If a computer were given enough examples of when he swiped right (like) or left (dislike), it should be able to figure out his preferences, he thought.

De Vries began by scraping 10,000 photos from Tinder and giving the computer his opinion on 8,000 of them. The computer tried to determine his likes or dislikes for the remaining images but managed only a 55 percent success rate -- only slightly better than flipping a coin.

De Vries decided the computer needed more images to choose from, so he pulled almost 500,000 photos from OK Cupid, another popular dating site. The computer's first job was to determine men from women -- something it achieved with 93 percent accuracy. De Vries himself managed 95 percent accuracy (most of the 5 percent he missed can be attributed to people uploading pictures of pets or food).

He then fed the additional images into his original program and tested it again. With a greater number of images to work with, the computer achieved a 68 percent success rate -- in other words, de Vries agreed with two out of every three choices the computer made for him.

"It's a pretty good start," he said, "but I think it can be improved a lot."

Still, he acknowledges it's a tall order. "One of my friends who collaborated with me got to learn my preferences and he managed 76 percent accuracy, so even for humans it's pretty hard."

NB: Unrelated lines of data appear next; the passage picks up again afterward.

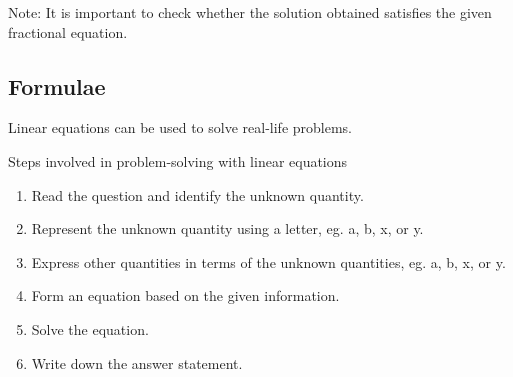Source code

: \documentclass[../main]{subfiles}
\begin{document}
Note: It is important to check whether the solution obtained satisfies the given
fractional equation.

\subsection{Formulae}

Linear equations can be used to solve real-life problems.

Steps involved in problem-solving with linear equations
\begin{enumerate}
\item Read the question and identify the unknown quantity.
\item Represent the unknown quantity using a letter, eg. a, b, x, or y.
\item Express other quantities in terms of the unknown quantities, eg. a, b, x,
  or y.
\item Form an equation based on the given information.
\item Solve the equation.
\item Write down the answer statement.
  
\end{enumerate}
\end{document}
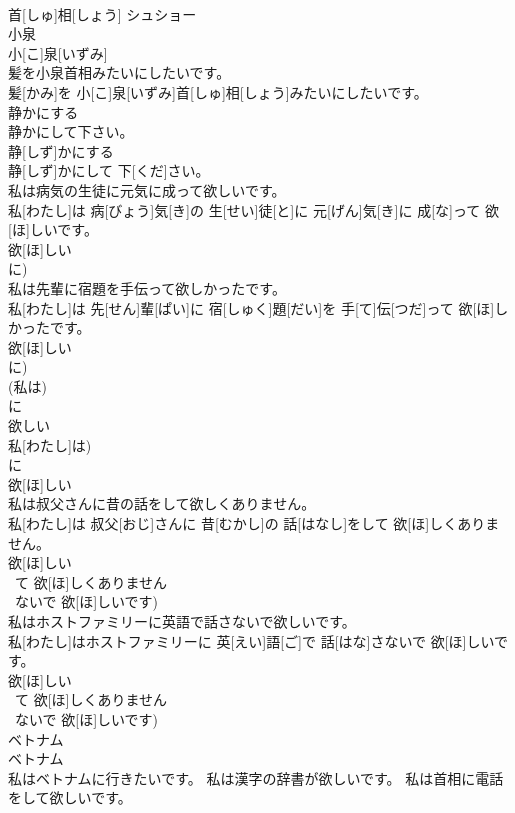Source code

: \documentclass[8pt]{extreport}
\begin{document}
\begin{CJK}{UTF8}{min}
\\	首[しゅ]相[しょう]	シュショー
\\	小泉	
\\	小[こ]泉[いずみ]	
\\	髪を小泉首相みたいにしたいです。	
\\	髪[かみ]を 小[こ]泉[いずみ]首[しゅ]相[しょう]みたいにしたいです。
\\	静かにする 
\\	静かにして下さい。	
\\	静[しず]かにする 
\\	静[しず]かにして 下[くだ]さい。
\\	私は病気の生徒に元気に成って欲しいです。	
\\	私[わたし]は 病[びょう]気[き]の 生[せい]徒[と]に 元[げん]気[き]に 成[な]って 欲[ほ]しいです。 
\\	欲[ほ]しい 
\\	に)
\\	私は先輩に宿題を手伝って欲しかったです。	
\\	私[わたし]は 先[せん]輩[ぱい]に 宿[しゅく]題[だい]を 手[て]伝[つだ]って 欲[ほ]しかったです。 
\\	欲[ほ]しい 
\\	に)
\\	(私は) 
\\	に 
\\	欲しい	
\\	私[わたし]は) 
\\	に 
\\	欲[ほ]しい
\\	私は叔父さんに昔の話をして欲しくありません。	
\\	私[わたし]は 叔父[おじ]さんに 昔[むかし]の 話[はなし]をして 欲[ほ]しくありません。 
\\	欲[ほ]しい 
\\	~て 欲[ほ]しくありません 
\\	~ないで 欲[ほ]しいです)
\\	私はホストファミリーに英語で話さないで欲しいです。	
\\	私[わたし]はホストファミリーに 英[えい]語[ご]で 話[はな]さないで 欲[ほ]しいです。 
\\	欲[ほ]しい 
\\	~て 欲[ほ]しくありません 
\\	~ないで 欲[ほ]しいです)
\\	ベトナム	
\\	ベトナム	
\\	私はベトナムに行きたいです。 私は漢字の辞書が欲しいです。 私は首相に電話をして欲しいです。	

\end{CJK}
\end{document}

Based on his results, de Vries thinks services like Twitter could benefit from machine learning, but he also knows that attraction is an inexact science.

"Your brain might look over a picture and even though you can't describe why, you can still say whether you like it or not," he said.

So has his research improved his dating life? De Vries said he's been on a lot of dates because he's been doing so much swiping, and the publicity generated by the study has helped him as well.